Beyond that, Madoff operates one of the most successful “third markets” for trading equities after regular exchange hours, and is an active market maker in the European and Asian equity markets. And with a group of partners, it is leading an effort and developing the technology for a new electronic auction market trading system called Primex.  


And all this arose from a modest beginning.  [wikipedia]


Initially, the firm made markets (quoted bid and ask prices) via the National Quotation Bureau's Pink Sheets. In order to compete with firms that were members of the NYSE trading on the stock exchange's floor, his firm began using innovative computer information technology to disseminate its quotes. After a trial run, the technology that the firm helped to develop became the NASDAQ.

The firm functioned as a third-market provider, bypassing exchange specialist firms by directly executing orders over the counter from retail brokers.At one point, Madoff Securities was the largest market maker at the NASDAQ, and in 2008 was the sixth-largest market maker on Wall Street.

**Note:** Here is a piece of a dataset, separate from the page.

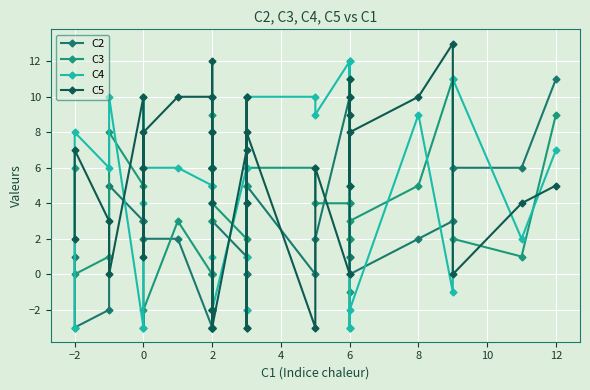

Which series ends up on top after the final intersection of C3 and C5?

C3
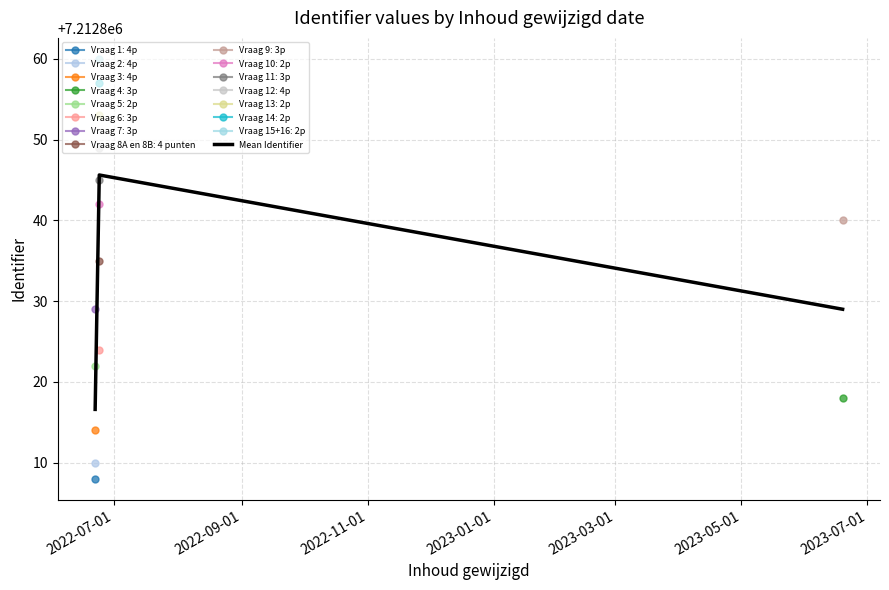

What is the highest value of the Mean Identifier series?

7212845.6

BERNIE THE INDUSTRY LEADER.   Madoff was active in the National Association of Securities Dealers (NASD), and he served as chairman of its board of directors, and was a member of its board of governors. And, members of the Madoff family served as leaders of SIFMA, while Bernie served on the board of directors of the SIA, a precursor of SIFMA, and was chairman of its trading committee.[He also was a founding board member of the DTCC subsidiary in London, the International Securities Clearing Corporation.[wikipedia]  

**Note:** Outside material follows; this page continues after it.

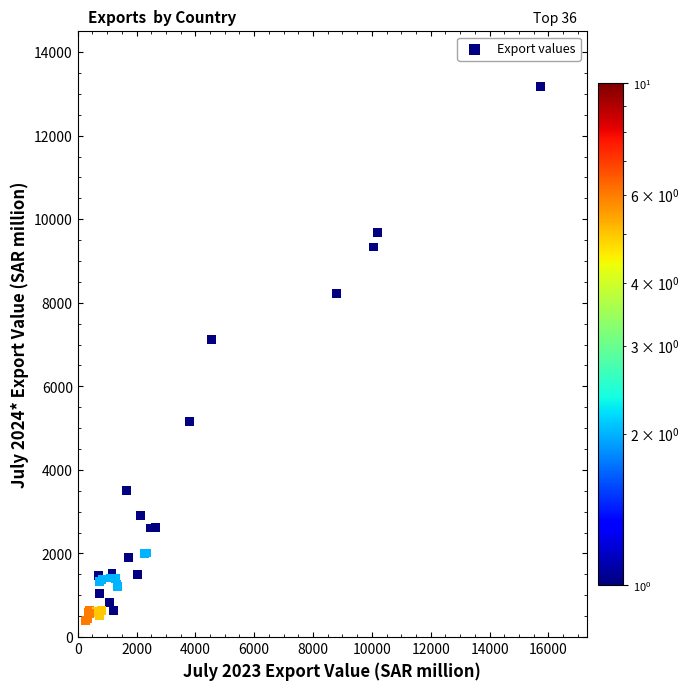

What Y value in the scatter plot is closest to 6783?

7125.5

One writer even noted Madoff's enormous influence with many of the SEC rules governing market makers.  []


For example, he was the principal author of an SEC rule that exempted market makers from various regulations governing short sellers. That rule ensured that market makers - including Madoff - could, among other things, engage in so-called “naked short selling.” 

At any rate, I don’t think Madoff had an office at the SEC. He certainly was not employed there. But the SEC was glad to have Madoff write a rule exempting Madoff from the rules. The formal name of the rule is, “the option market maker exception to Rule 203(b)1,” but the SEC was so thankful that it named the rule after the great man himself. It was called, “The Madoff Exception.”